- Data provided:
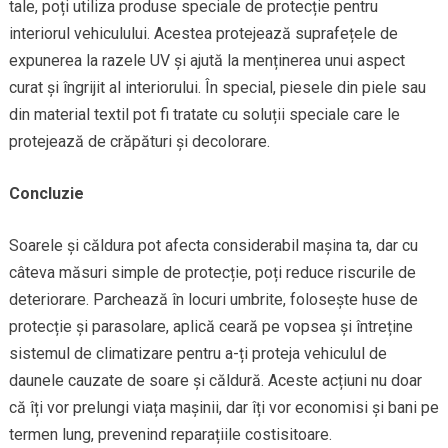
tale, poți utiliza produse speciale de protecție pentru
interiorul vehiculului. Acestea protejează suprafețele de
expunerea la razele UV și ajută la menținerea unui aspect
curat și îngrijit al interiorului. În special, piesele din piele sau
din material textil pot fi tratate cu soluții speciale care le
protejează de crăpături și decolorare.
Concluzie
Soarele și căldura pot afecta considerabil mașina ta, dar cu
câteva măsuri simple de protecție, poți reduce riscurile de
deteriorare. Parchează în locuri umbrite, folosește huse de
protecție și parasolare, aplică ceară pe vopsea și întreține
sistemul de climatizare pentru a-ți proteja vehiculul de
daunele cauzate de soare și căldură. Aceste acțiuni nu doar
că îți vor prelungi viața mașinii, dar îți vor economisi și bani pe
termen lung, prevenind reparațiile costisitoare.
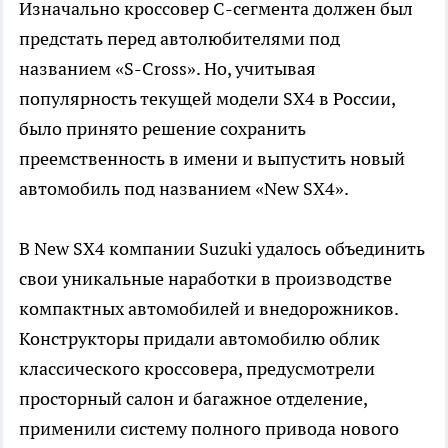
Изначально кроссовер С-сегмента должен был
предстать перед автолюбителями под
названием «S-Cross». Но, учитывая
популярность текущей модели SX4 в России,
было принято решение сохранить
преемственность в имени и выпустить новый
автомобиль под названием «New SX4».
В New SX4 компании Suzuki удалось объединить
свои уникальные наработки в производстве
компактных автомобилей и внедорожников.
Конструкторы придали автомобилю облик
классического кроссовера, предусмотрели
просторный салон и багажное отделение,
применили систему полного привода нового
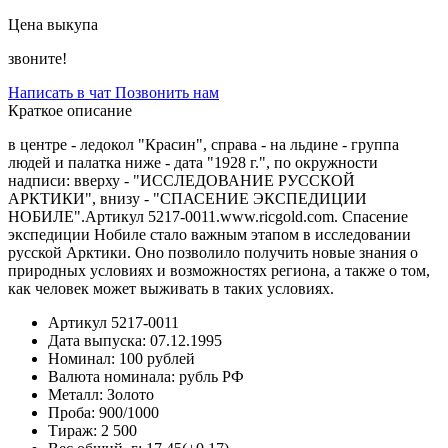
Цена выкупа
звоните!
Написать в чат
Позвонить нам
Краткое описание
в центре - ледокол "Красин", справа - на льдине - группа
людей и палатка ниже - дата "1928 г.", по окружности
надписи: вверху - "ИССЛЕДОВАНИЕ РУССКОЙ
АРКТИКИ", внизу - "СПАСЕНИЕ ЭКСПЕДИЦИИ
НОБИЛЕ".Артикул 5217-0011.www.ricgold.com.
Спасение
экспедиции Нобиле стало важным этапом в исследовании
русской Арктики. Оно позволило получить новые знания о
природных условиях и возможностях региона, а также о том,
как человек может выживать в таких условиях.
Артикул
5217-0011
Дата выпуска:
07.12.1995
Номинал:
100 рублей
Валюта номинала:
рубль РФ
Металл:
Золото
Проба:
900/1000
Тираж:
2 500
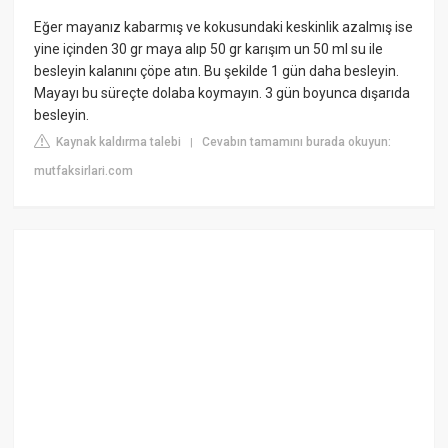
Eğer mayanız kabarmış ve kokusundaki keskinlik azalmış ise
yine içinden 30 gr maya alıp 50 gr karışım un 50 ml su ile
besleyin kalanını çöpe atın. Bu şekilde 1 gün daha besleyin.
Mayayı bu süreçte dolaba koymayın. 3 gün boyunca dışarıda
besleyin.
Kaynak kaldırma talebi
Cevabın tamamını burada okuyun:
|
mutfaksirlari.com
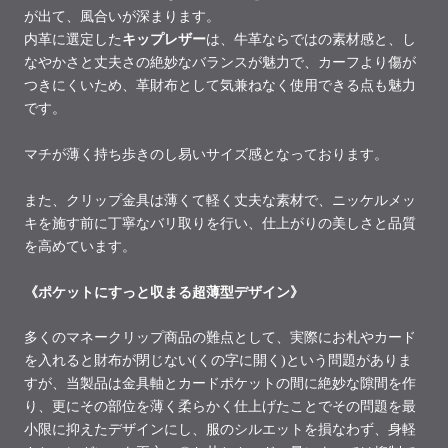
が出て、風合いが深まります。
内革に選定した
キップレザー
は、牛革ならではの素材感と、し
なやかさと丈夫さの絶妙なバランスが魅力で、カーフより傷が
つきにくいため、革財布として気兼ねなく使用できる点も魅力
です。
マチが薄く持ち歩きのし易いサイズ感となっております。
また、クリップ金具は薄くて軽く丈夫な素材で、ニッケルメッ
キを施す前に丁寧なバリ取りを行い、仕上がりの美しさと品質
を高めています。
《ポケットにすっと収まる超薄型デザイン》
多くのマネークリップ商品の難点として、実際にお札やカード
を入れると財布が閉じない(くの字に開く)という問題がありま
すが、当製品は金具軸とカードポケットの間に絶妙な隙間を作
り、更にその部位を薄く柔らかく仕上げたことでその問題を最
小限に抑えたデザインにし、服のシルエットを損なわず、身軽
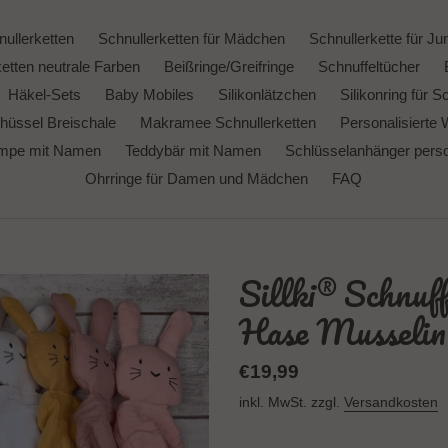
ullerketten
Schnullerketten für Mädchen
Schnullerkette für Ju
etten neutrale Farben
Beißringe/Greifringe
Schnuffeltücher
Häkel-Sets
Baby Mobiles
Silikonlätzchen
Silikonring für S
hüssel Breischale
Makramee Schnullerketten
Personalisierte 
ampe mit Namen
Teddybär mit Namen
Schlüsselanhänger person
Ohrringe für Damen und Mädchen
FAQ
Sillki® Schnuf
Hase Musselin
Normaler
€19,99
Preis
inkl. MwSt. zzgl.
Versandkosten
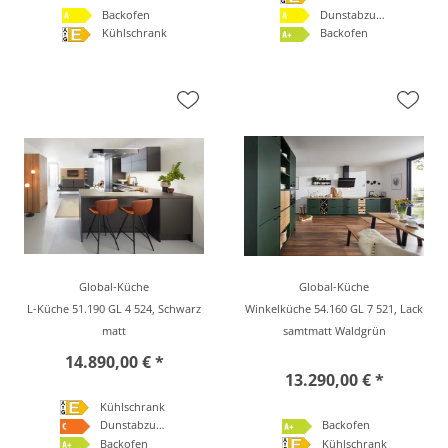
Backofen
Dunstabzugshaube
Kühlschrank
Backofen
Global-Küche
Global-Küche
L-Küche 51.190 GL 4 524, Schwarz
Winkelküche 54.160 GL 7 521, Lack
matt
samtmatt Waldgrün
14.890,00 € *
13.290,00 € *
Kühlschrank
Dunstabzugshaube
Backofen
Backofen
Kühlschrank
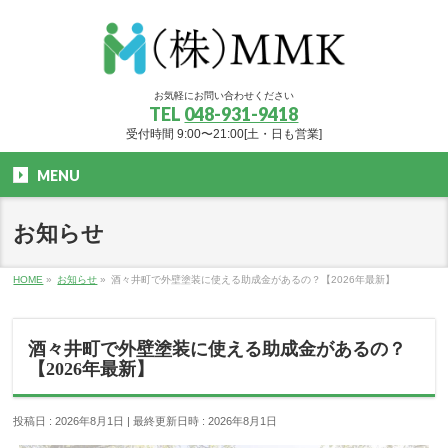
お気軽にお問い合わせください
TEL
048-931-9418
受付時間 9:00〜21:00[土・日も営業]
MENU
お知らせ
HOME
»
お知らせ
»
酒々井町で外壁塗装に使える助成金があるの？【2026年最新】
酒々井町で外壁塗装に使える助成金があるの？
【2026年最新】
投稿日 : 2026年8月1日
最終更新日時 : 2026年8月1日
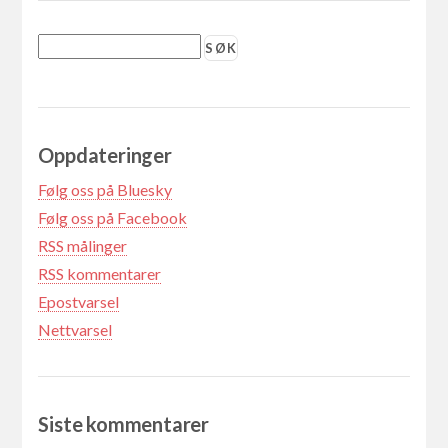
Oppdateringer
Følg oss på Bluesky
Følg oss på Facebook
RSS målinger
RSS kommentarer
Epostvarsel
Nettvarsel
Siste kommentarer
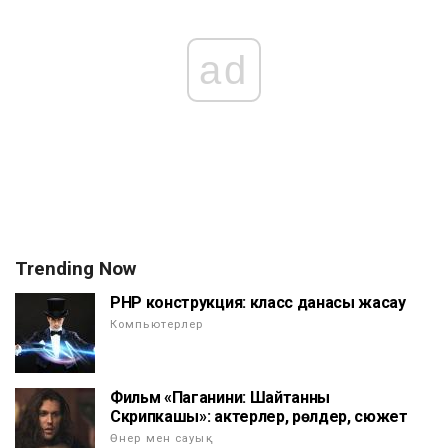
ad
Trending Now
PHP конструкция: класс данасы жасау
Компьютерлер
Фильм «Паганини: Шайтанның
Скрипкашы»: актерлер, рөлдер, сюжет
Өнер мен сауық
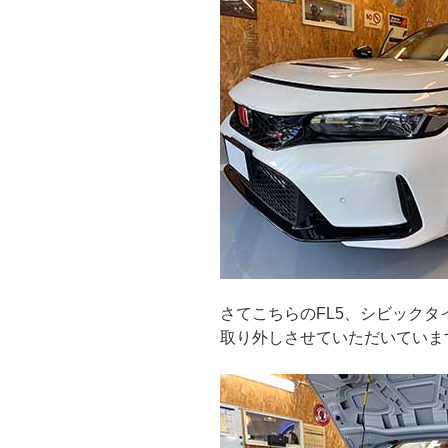
さてこちらのFL5、シビック
取り外しさせていただいていま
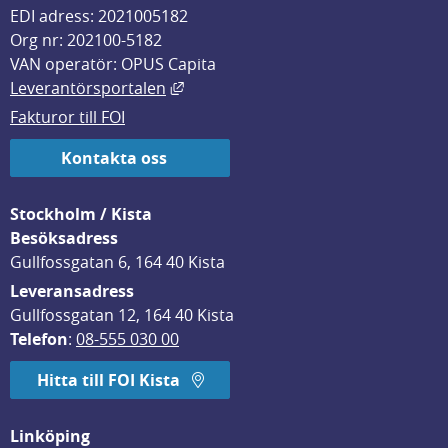
EDI adress: 2021005182
Org nr: 202100-5182
VAN operatör: OPUS Capita
Länk till annan webbplats, öppnas i
Leverantörsportalen
Fakturor till FOI
Kontakta oss
Stockholm / Kista
Besöksadress
Gullfossgatan 6, 164 40 Kista
Leveransadress
Gullfossgatan 12, 164 40 Kista
Telefon
: 
08-555 030 00
Hitta till FOI Kista
Linköping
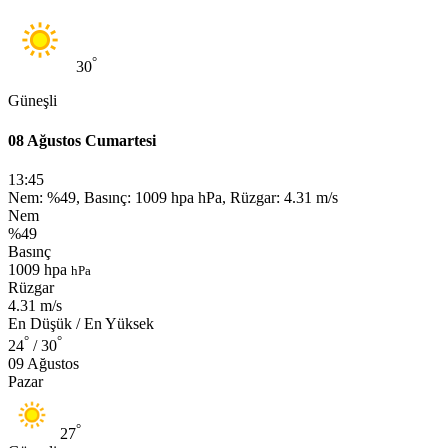
°
30
Güneşli
08 Ağustos Cumartesi
13:45
Nem: %49, Basınç: 1009 hpa hPa, Rüzgar: 4.31 m/s
Nem
%49
Basınç
1009 hpa
hPa
Rüzgar
4.31 m/s
En Düşük / En Yüksek
°
°
24
/ 30
09 Ağustos
Pazar
°
27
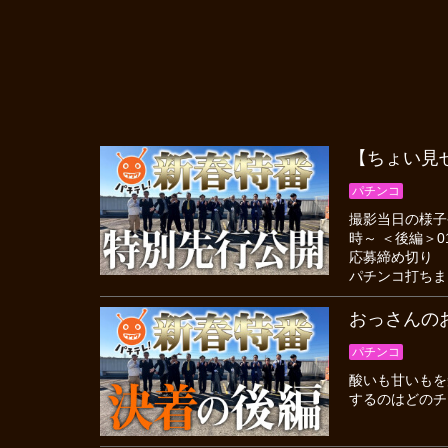
【ちょい見
パチンコ
撮影当日の様子や
時～ ＜後編＞0
応募締め切り 1
パチンコ打ちま
おっさんの
パチンコ
酸いも甘いもを
するのはどのチ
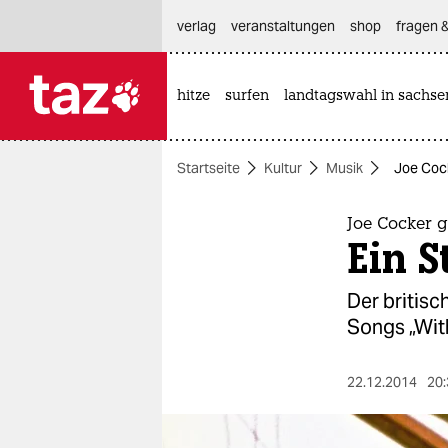
hautnavigation anspringen
hauptinhalt anspringen
footer anspringen
verlag
veranstaltungen
shop
fragen &
hitze
surfen
landtagswahl in sachse

taz zahl ich
taz zahl ich
Startseite
Kultur
Musik
Joe Cock
themen
politik
Joe Cocker 
Ein S
öko
Der britisc
gesellschaft
Songs „Wit
kultur
22.12.2014
20:
sport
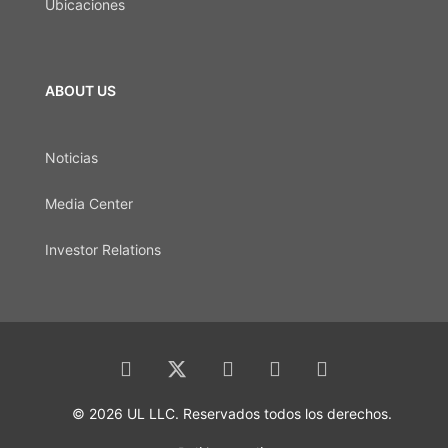
Ubicaciones
ABOUT US
Noticias
Media Center
Investor Relations
© 2026 UL LLC. Reservados todos los derechos.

- Aim of the exercise: An exact transcription is needed of the lines from the one with "etten neutrale Farben" to the one with "Epostvarsel" above, both ends included, with pictures left out.

- Result for this exercise:
etten neutrale Farben
Beißringe/Greifringe
Schnuffeltücher
Häkel-Sets
Baby Mobiles
Silikonlätzchen
Silikonring für S
hüssel Breischale
Makramee Schnullerketten
Personalisierte 
ampe mit Namen
Teddybär mit Namen
Schlüsselanhänger person
Ohrringe für Damen und Mädchen
FAQ
Sillki® Schnuf
Hase Musselin
Normaler
€19,99
Preis
inkl. MwSt. zzgl.
Versandkosten
Backofen
Dunstabzugshaube
Kühlschrank
Backofen
Global-Küche
Global-Küche
L-Küche 51.190 GL 4 524, Schwarz
Winkelküche 54.160 GL 7 521, Lack
matt
samtmatt Waldgrün
14.890,00 € *
13.290,00 € *
Kühlschrank
Dunstabzugshaube
Backofen
Backofen
Kühlschrank
お気軽にお問い合わせください
TEL
048-931-9418
受付時間 9:00〜21:00[土・日も営業]
MENU
お知らせ
HOME
»
お知らせ
»
酒々井町で外壁塗装に使える助成金があるの？【2026年最新】
酒々井町で外壁塗装に使える助成金があるの？
【2026年最新】
投稿日 : 2026年8月1日
最終更新日時 : 2026年8月1日
Oppdateringer
Følg oss på Bluesky
Følg oss på Facebook
RSS målinger
RSS kommentarer
Epostvarsel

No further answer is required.